Yes, You Can Invest in Commercial Real Estate
There are some common misconceptions about investing in commercial real estate, which result in missed opportunities to build long-term, sustainable wealth. Today, we will debunk two myths that limit how people invest in this sector.
1. Myth: The best way to invest in commercial real estate is through publicly traded real estate investment trusts.
Perhaps the most common way that people invest in commercial real estate is through publicly traded real estate investment trusts (REITs). However, this is simply due to the fact that investors are unaware of the opportunities for direct ownership of commercial real estate assets and unaware of the limitations of REITs. Publicly traded REITs are more highly correlated to stocks than to direct ownership of commercial real estate. Also, the share price of REITs fluctuates, similarly to stocks, as it is subject to the same market dynamics. A REIT may trade higher or lower than the value of its underlying assets.
A more advantageous way to invest in commercial real estate is through direct (private) ownership. Private commercial real estate has low or negative correlations to stocks and bonds because real estate is relatively illiquid, trades infrequently, and is not prone to speculation. This makes private commercial real estate a strong diversifier that dampens portfolio volatility. Direct ownership of commercial real estate can be facilitated through passive investing in what are known as syndicated investments.
The Jumpstart Our Business Startups (JOBS) Act of 2012 resulted in changes that have brought attention and accessibility to syndicated investments. The growth of syndicated investments is also attributable to the increasing number of investors who desire to reduce their exposure to—or completely separate from—the volatile stock market by investing in real estate that generates income with tax efficiency.
By neglecting syndicated investments in commercial real estate, investors miss out on compelling investment opportunities, and this hinders their ability to build wealth and generate cash flow. Many investors wish they had started sooner to enjoy the advantages of appreciation, cash flow and tax benefits.
2. Myth: Investing in syndicated commercial real estate is exclusively reserved for the "top 1%" and ultra high-net-worth individuals and families.
It is widely known that many of the ultrarich have invested or generated a substantial portion of their wealth through commercial real estate. As a result, many retail investors are under the belief that these investments are not accessible to them, and some do not take even take the time to learn about the sector. In fact, these investments are absolutely accessible to accredited investors and most sophisticated investors.
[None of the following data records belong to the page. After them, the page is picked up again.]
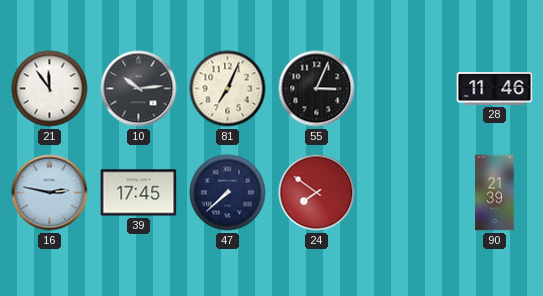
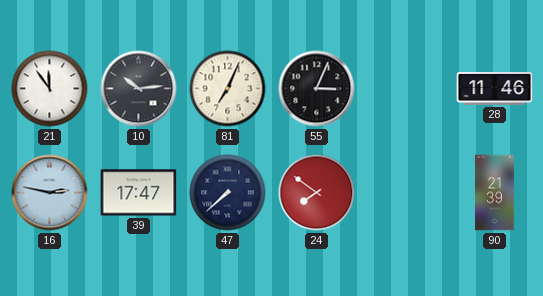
39: 17:45 -> 17:47
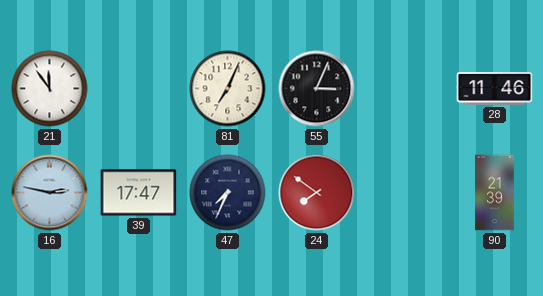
10: 10:14 -> none
47: 7:38 -> 7:34
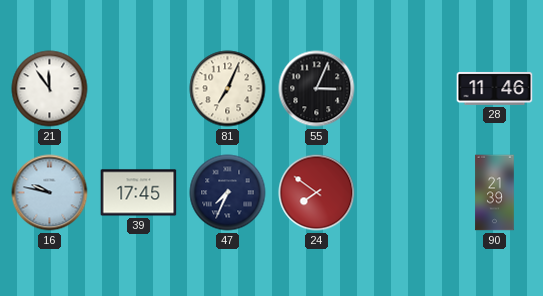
16: 2:47 -> 9:47
39: 17:47 -> 17:45
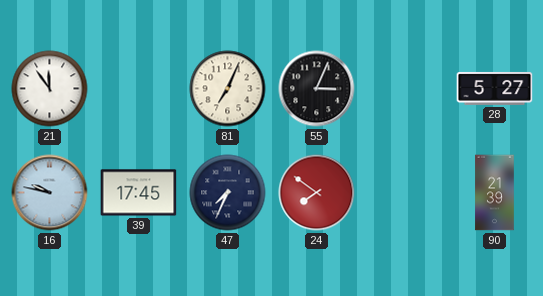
28: 11:46 -> 5:27
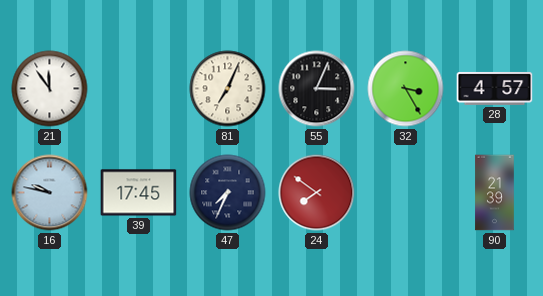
32: none -> 3:25
28: 5:27 -> 4:57
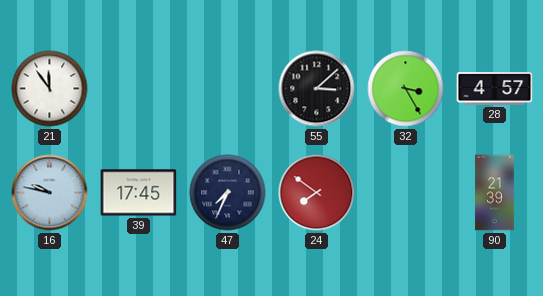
81: 7:04 -> none
55: 3:04 -> 3:08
Historically, institutional and wealthy investors dominated the commercial real estate space. This is no longer the case. In the last several years, the growth of online crowdfunding platforms and private equity companies raising investor capital via syndications now make it readily accessible for motivated investors to become involved in commercial real estate.
The practice of people partnering and pooling capital to acquire or construct real estate assets has taken place for centuries. Real estate entrepreneurs (known as sponsors or syndicators) that constructed these deals (known as syndications) would share their opportunities with like-minded "passive" investors. This partnership, or syndicate, allowed all involved parties to have more buying power than they would have on their own to pursue deals that facilitated direct ownership of income-producing assets. One of the most well-known syndicated real estate deals occurred in 1961, when the famous real estate attorney Larry Wien and his partners purchased the Empire State Building in New York City. They raised $33 million by selling 3,300 units at $10,000 per unit.
In a syndicated real estate investment, the sponsor consists of one or more partners working as the management team and pooling capital from investors. The sponsor contributes the "intellectual capital" and is responsible for all the decision-making and work involved with delivering the forecasted investment return to the investors. Because the investors have no responsibility to manage the details of the investment, the investors' involvement is considered passive. Investing in a syndication can provide passive investors with several perks:
- Benefit from the sponsor's efforts to produce the investment opportunity
- Ability to invest with others and pool capital to invest in more significant transactions
- Pursue greater investment returns due to larger transaction size
- Save time and eliminate potential liability by having a passive role in the opportunity
When investors realize that they are able to passively invest in commercial real estate, then they wish they had started sooner. Investors in commercial real estate can benefit from a combination of appreciation and cash flow, and they enjoy a more favorable investment on a risk-adjusted basis than both stocks and bonds.